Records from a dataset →
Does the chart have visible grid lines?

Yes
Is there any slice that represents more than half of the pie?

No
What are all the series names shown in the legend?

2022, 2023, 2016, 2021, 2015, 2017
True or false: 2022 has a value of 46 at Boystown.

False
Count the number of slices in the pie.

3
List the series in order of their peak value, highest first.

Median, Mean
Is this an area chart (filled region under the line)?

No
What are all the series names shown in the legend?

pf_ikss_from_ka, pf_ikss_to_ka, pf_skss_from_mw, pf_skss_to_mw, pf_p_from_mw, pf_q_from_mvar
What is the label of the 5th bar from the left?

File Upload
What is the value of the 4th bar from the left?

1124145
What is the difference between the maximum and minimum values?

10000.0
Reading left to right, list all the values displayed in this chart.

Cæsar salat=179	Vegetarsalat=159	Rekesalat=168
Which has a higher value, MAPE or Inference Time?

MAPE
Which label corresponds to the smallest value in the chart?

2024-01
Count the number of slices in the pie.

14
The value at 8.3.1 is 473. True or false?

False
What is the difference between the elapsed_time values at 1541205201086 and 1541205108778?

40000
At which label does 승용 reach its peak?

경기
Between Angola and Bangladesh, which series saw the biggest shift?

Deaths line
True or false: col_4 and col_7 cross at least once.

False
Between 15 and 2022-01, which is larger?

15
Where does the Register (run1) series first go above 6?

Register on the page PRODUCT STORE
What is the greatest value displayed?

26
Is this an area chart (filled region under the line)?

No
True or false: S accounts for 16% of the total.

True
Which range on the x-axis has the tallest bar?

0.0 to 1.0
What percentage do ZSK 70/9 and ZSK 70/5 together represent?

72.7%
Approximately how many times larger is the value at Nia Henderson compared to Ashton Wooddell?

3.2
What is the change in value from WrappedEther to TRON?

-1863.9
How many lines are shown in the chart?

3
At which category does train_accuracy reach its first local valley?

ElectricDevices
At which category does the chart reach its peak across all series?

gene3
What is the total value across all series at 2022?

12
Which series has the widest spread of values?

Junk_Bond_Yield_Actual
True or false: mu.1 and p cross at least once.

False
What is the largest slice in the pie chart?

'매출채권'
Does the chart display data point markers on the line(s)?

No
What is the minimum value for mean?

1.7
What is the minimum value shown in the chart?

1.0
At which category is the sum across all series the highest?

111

Problem description → Please list every line of the material above that contains the word "many", treating uppercase and lowercase letters as different.

Reply →
Approximately how many times larger is the value at Nia Henderson compared to Ashton Wooddell?
How many lines are shown in the chart?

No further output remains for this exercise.